Plastic bags and the circular economy in Kenya
It was my first time in Europe and I landed there at the tail end of winter. It was cold outside and coming from East Africa, the cold felt worse. Our host picked us from the airport and dropped us at our hostels then proceeded to show us places where we could shop, catch the bus or train among other things.
Soon she left us and a few of us decided to go pick a few items from the supermarket. We picked a number of food items and moved to the till to make the payment. The cashier asked us if we also needed packing bags and on responding positively, she billed for the plastic bag, packed our goods and we left. For the two weeks I was in that country, I always carried a plastic bag to the store to avoid paying for another one.
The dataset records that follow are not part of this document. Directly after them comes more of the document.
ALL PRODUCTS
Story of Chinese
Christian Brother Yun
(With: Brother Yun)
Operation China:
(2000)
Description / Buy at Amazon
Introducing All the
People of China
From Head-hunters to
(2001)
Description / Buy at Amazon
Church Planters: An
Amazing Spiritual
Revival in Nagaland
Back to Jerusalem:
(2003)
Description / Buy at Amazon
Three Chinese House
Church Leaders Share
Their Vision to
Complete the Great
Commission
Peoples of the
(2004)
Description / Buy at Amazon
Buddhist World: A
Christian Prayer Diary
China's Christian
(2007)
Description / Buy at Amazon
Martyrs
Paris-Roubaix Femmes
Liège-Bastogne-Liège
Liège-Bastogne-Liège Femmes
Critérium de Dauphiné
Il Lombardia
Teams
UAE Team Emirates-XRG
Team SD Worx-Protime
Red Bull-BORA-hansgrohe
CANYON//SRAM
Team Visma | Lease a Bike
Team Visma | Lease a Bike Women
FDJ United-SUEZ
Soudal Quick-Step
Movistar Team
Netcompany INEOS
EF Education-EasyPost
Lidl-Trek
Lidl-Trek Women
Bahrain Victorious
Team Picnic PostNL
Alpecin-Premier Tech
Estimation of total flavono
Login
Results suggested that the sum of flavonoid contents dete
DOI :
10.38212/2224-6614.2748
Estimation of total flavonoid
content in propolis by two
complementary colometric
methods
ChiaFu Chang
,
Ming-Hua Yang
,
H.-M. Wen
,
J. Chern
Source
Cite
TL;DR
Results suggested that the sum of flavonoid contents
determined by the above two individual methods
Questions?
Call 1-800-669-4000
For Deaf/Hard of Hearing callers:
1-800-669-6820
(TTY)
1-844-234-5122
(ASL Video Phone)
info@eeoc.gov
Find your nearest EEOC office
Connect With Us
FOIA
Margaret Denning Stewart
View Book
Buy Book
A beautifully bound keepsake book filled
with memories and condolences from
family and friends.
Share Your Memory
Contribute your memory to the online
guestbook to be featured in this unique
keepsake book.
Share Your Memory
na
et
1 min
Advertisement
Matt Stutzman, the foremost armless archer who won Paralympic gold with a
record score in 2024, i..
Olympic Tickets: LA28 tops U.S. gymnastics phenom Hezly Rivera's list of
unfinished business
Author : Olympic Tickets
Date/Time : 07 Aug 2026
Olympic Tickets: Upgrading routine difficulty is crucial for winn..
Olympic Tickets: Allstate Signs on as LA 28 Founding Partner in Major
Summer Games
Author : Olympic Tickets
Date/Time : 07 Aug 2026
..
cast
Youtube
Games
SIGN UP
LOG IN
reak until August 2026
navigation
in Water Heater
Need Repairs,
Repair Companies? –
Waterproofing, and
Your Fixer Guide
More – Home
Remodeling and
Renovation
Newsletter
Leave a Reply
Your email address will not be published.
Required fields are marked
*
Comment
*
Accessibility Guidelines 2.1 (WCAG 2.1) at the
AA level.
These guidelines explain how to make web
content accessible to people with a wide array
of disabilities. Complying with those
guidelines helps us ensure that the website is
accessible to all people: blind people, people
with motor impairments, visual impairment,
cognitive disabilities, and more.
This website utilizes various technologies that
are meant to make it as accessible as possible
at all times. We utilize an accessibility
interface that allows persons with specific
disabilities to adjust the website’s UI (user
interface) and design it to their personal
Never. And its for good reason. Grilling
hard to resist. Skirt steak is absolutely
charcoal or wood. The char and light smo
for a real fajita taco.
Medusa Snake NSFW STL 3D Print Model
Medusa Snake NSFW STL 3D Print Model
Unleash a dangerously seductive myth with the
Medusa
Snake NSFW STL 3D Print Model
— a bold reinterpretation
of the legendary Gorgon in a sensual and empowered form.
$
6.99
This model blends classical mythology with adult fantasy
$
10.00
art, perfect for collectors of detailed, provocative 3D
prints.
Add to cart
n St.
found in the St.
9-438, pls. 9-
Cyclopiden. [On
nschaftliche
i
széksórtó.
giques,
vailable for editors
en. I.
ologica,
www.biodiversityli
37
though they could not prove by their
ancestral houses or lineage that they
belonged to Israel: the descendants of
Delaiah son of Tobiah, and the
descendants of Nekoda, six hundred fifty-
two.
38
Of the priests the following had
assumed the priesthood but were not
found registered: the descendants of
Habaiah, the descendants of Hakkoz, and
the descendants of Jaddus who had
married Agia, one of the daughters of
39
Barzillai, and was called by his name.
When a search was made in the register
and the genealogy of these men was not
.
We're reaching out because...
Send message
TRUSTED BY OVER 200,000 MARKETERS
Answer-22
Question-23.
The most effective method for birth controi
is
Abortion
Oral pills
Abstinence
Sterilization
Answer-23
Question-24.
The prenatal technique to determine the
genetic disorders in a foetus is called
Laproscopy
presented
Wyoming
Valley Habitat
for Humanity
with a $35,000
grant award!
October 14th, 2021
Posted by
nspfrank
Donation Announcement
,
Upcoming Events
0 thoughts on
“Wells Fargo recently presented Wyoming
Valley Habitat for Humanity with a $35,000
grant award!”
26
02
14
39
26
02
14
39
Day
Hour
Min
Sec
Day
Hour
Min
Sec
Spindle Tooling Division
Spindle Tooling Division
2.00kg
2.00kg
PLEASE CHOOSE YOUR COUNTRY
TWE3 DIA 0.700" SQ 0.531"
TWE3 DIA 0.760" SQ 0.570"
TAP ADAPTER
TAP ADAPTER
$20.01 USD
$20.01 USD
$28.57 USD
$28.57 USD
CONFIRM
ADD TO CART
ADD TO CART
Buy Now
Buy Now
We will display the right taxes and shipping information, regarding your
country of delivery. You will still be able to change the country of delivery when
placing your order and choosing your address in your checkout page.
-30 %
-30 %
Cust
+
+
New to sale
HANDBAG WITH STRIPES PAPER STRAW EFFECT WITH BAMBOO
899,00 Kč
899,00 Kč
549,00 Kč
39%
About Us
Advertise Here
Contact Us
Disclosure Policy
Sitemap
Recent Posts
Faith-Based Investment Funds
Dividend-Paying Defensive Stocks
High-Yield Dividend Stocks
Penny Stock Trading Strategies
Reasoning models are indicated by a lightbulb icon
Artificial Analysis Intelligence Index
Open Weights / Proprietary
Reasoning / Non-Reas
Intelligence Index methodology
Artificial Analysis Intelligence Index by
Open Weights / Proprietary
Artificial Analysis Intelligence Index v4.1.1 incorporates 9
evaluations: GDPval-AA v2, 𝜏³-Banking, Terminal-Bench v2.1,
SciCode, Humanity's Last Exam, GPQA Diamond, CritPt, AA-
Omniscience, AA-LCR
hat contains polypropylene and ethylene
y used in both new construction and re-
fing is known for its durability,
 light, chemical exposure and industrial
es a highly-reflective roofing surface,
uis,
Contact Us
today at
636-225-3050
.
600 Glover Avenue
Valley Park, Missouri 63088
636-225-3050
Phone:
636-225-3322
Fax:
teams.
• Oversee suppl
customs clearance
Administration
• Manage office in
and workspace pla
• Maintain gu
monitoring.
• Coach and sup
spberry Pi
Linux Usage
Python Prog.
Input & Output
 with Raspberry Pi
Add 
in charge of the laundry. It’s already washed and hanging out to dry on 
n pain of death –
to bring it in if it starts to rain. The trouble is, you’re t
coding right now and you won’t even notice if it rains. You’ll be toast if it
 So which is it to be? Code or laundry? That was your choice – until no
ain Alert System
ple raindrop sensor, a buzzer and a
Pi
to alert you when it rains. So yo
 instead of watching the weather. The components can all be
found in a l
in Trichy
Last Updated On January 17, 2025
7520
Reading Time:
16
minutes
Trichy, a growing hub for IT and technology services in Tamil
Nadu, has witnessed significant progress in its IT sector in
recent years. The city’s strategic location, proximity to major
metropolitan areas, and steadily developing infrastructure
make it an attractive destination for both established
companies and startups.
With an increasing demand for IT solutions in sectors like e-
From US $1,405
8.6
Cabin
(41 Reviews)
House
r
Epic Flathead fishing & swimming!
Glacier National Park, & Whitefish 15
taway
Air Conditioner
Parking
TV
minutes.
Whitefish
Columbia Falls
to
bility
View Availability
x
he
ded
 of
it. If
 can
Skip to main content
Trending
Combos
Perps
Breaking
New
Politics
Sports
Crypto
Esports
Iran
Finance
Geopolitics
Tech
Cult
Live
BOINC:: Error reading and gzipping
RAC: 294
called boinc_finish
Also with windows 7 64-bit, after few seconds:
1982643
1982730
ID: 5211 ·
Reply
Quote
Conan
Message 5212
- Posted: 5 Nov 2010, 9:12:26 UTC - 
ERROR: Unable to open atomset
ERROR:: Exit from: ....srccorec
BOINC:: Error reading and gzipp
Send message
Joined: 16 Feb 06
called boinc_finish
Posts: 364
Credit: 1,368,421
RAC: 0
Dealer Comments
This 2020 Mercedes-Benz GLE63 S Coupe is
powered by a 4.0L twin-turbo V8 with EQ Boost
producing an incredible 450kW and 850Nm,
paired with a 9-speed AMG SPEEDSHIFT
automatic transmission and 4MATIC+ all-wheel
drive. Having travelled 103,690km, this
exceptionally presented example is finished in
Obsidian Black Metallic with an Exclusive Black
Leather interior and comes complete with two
The current ban on plastic bags in Kenya is both a challenge and an opportunity depending on how you look at it. The immediate area of concern is the thin plastic bags used for packaging products and groceries in retail stores. Before plastic bags became prevalent and convenient, supermarkets packed bought goods in paper bags and no one complained. While that may not be the most appropriate way to address the current challenge because it will translate to cutting down of more trees, new concepts that are reducing the demand for natural resources like circular economy may be the solution.
The circular economy is part of Sustainable Development Goal (SDG) 12 on responsible consumption and production. The circular economy is based on the principles of reduce, re-use and recycle. It requires collaboration along the value chain so that manufacturers only make the kind of plastic that can be recycled, retailers and those involved in commercial and household packaging reduce the amount of plastic used and consumers re-use and recycle whatever plastic lands in their hands.
According to UN Environment, over 100 million plastic shopping bags are given out every year by supermarkets in Kenya. About 4,000 tons of single-use plastic bags are produced each month and half of them end up in municipal waste streams including papers along the streets that eventually block drainages and those that form a large portion of the garbage in major dumpsites. Besides paper, plastic bottles also contribute to the plastic waste menace in the country. Indeed, it is critical that beyond the ban on plastic bags, Kenya also does something about the bottles. Already UN Environment has adopted the use of recyclable glass bottles for water.
The circular economy not only encourages a reduction in the use of plastic, but also promotes sustainable plastic waste management. Some of what is needed to promote recovery and recycling is already in place. There are some recycling companies that are turning plastic waste into building materials, furniture and other artefacts. They have a team that goes round collecting the waste which they later sort and recycle. The main challenge has been their limited processing capacity. To enhance the effectiveness of the ban, government should point the country to existing alternatives and also give incentives to more private sector players who can recover and recycle the existing plastics. According to Rajesh Kent, Chief Executive Officer of Alternative Energy Systems a company that recycles plastics in Thika, Kenya, “There is so much plastic out there as is (even with the ban), it would take years to go through it.”
On the other hand, there are opportunities for enterprises to create alternative and biodegradable commercial and household packaging solutions and put them in the market. Complaining about the ban will not solve any of the resultant problems, instead let us be solution oriented and think of ways that we can reduce the use of plastic bags and bottles even at an individual level.